Quintana graduated from the University of Texas in Austin with degrees in radio-television-film and religious studies.

“I went there as a really on-fire, devout young Catholic wanting to learn more about my faith, and really wanting to prove my faith by studying history.

“I thought, naively, that if I read enough old documents or learned ancient Greek, somehow I’d be able to get past all of these unproven mysteries and prove what’s really true. I think anybody who’s ever even attempted to do that sees how laughable that attempt is for an 18-year-old kid.”

But it was a teachable moment. “I very quickly realized basically why we call it faith and I had to come to grips with the fact that there are things in life that I’m not going to be able to prove to myself.”

Quintana said he then had to decide, at a very young age, the answer to such questions as: “Is there room for hope and beauty and mystery and love?
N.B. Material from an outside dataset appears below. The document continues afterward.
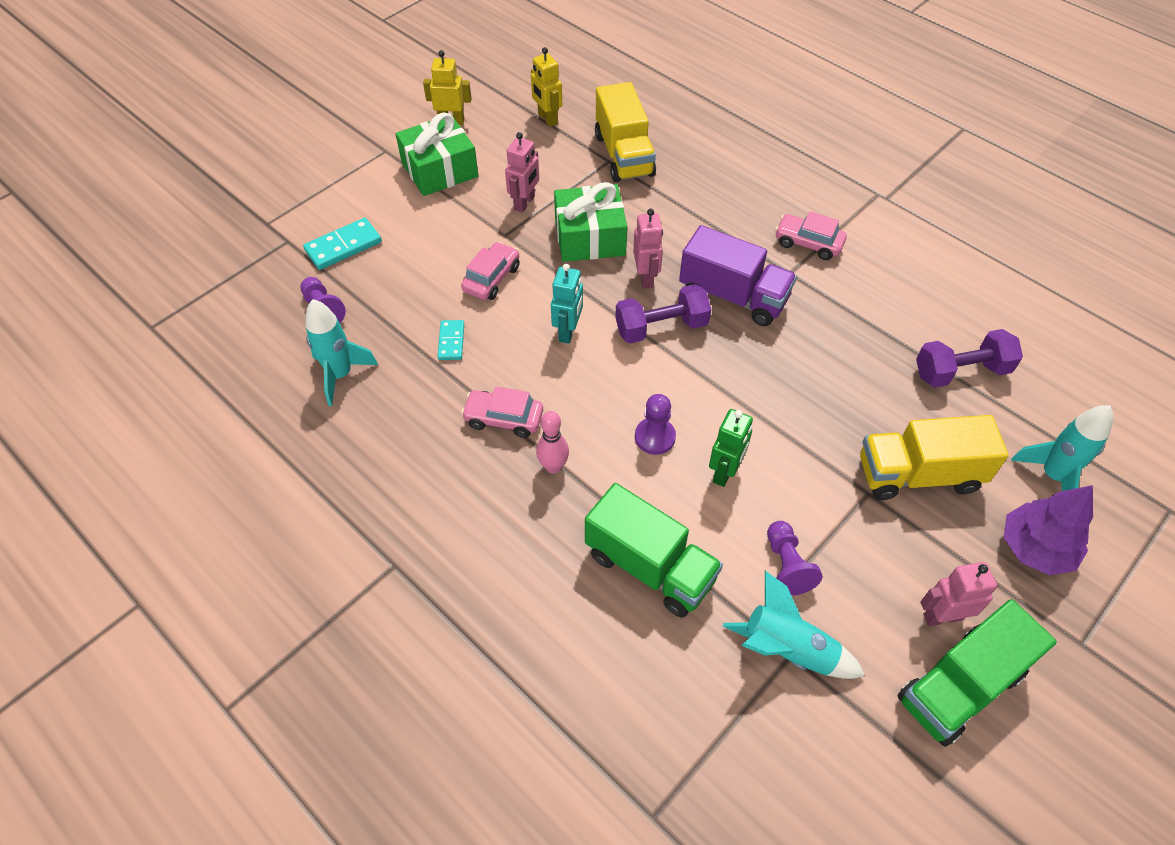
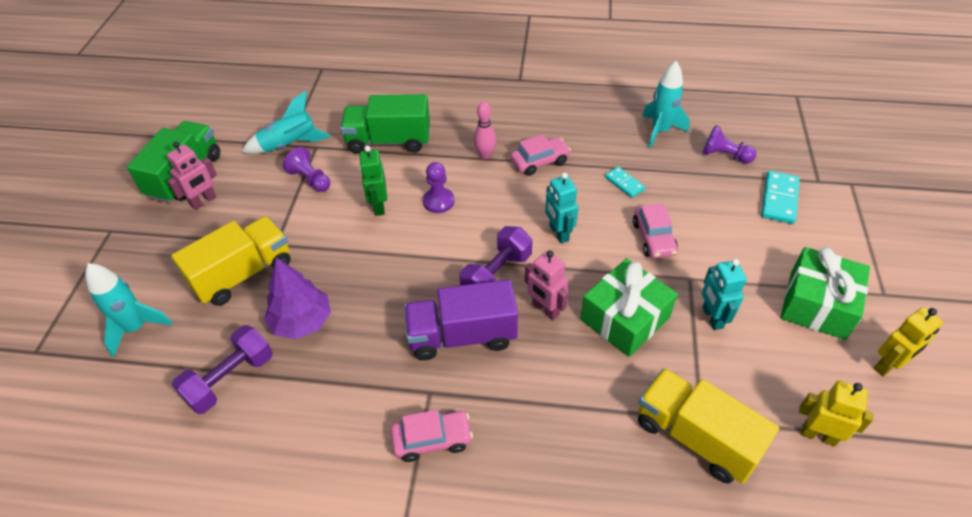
camera: 145 degrees right, 5 degrees down
pink robot [505,132,539,213] -> turquoise robot [702,259,747,330]
purple tree [1004,485,1093,575] -> purple tree moved to [264,258,331,339]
Just because I can’t prove something scientifically, to myself or to someone else, does that mean that it’s not true, does that mean that it’s invalid?
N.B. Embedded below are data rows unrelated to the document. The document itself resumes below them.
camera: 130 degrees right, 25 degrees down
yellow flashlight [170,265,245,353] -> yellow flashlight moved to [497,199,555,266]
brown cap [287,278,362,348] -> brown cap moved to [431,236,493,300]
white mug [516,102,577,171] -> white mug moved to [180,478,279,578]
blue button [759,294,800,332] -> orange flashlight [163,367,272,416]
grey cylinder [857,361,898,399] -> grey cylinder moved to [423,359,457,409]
“I tried to explore those themes in the movie,” he said.

The synopsis of the movie: After a massive tidal wave destroys an elementary school, washing 46 students and their teacher out to sea, music, dancing and childbirth disappear from a small fishing village in an unnamed place. All dialogue scenes were filmed in English and Spanish, creating the same movie in two different languages.

Quintana hopes that people who see the film “will walk away with a sense that, even if there’s things that they don’t understand, even if they’ve lost a loved one, whatever they’re facing in their life, there’s still always room for hope and optimism and, eventually, the clouds will part.”

Despite its early dark theme, beauty abounds in “The Vessel.”

“The beautiful thing about imagery in cinema for me,” Quintana said, “is that if you create the right image, you give the audience the ability to read subtext and assume that there’s something else deeper going on below the surface.”

It’s inevitable, he said, being raised a Catholic, that he uses symbolism in the film, “whether water, boats, donkeys, things that resonate with people.”

The gradual crescendo of music “represents their spiritual life, and the arc of their spiritual awakening over the course of the film,” Quintana said of the film’s bereaved characters.

Quintana’s wife, Marla, 33, is the producer. Terrence Malick and Sarah Green are the executive producers. One of the central characters is played by Quintana’s brother Lucas, 27, for whom he wrote the movie. Another brother, Alex, 30, is credited for boat design and engineering.

Julio and Marla Quintana were married at St. Laurence Church in Sugar Land, Texas. Their son Julio Manuel III turns 1 in October. The family regularly attends the Marian Shrine of Our Lady of Schoenstatt in Austin, Texas.

Quintana said his “unlimited curiosity about people and relationships and about faith, and how we interact as human beings, and what is our purpose here” was very useful.

“That curiosity has driven me to try to explore things that are really personal and genuine,” he said.

He believes most aspects of filmmaking can be taught or learned from a textbook or just from practice.

Filmmakers to whom he most relates, though, he said, are those “who have questions about life and a curiosity that just can’t be satisfied until they play it out on screen.”

As for Quintana, that’s his biggest advantage. “There’s things I want to know, and I don’t know any other way to figure them out.”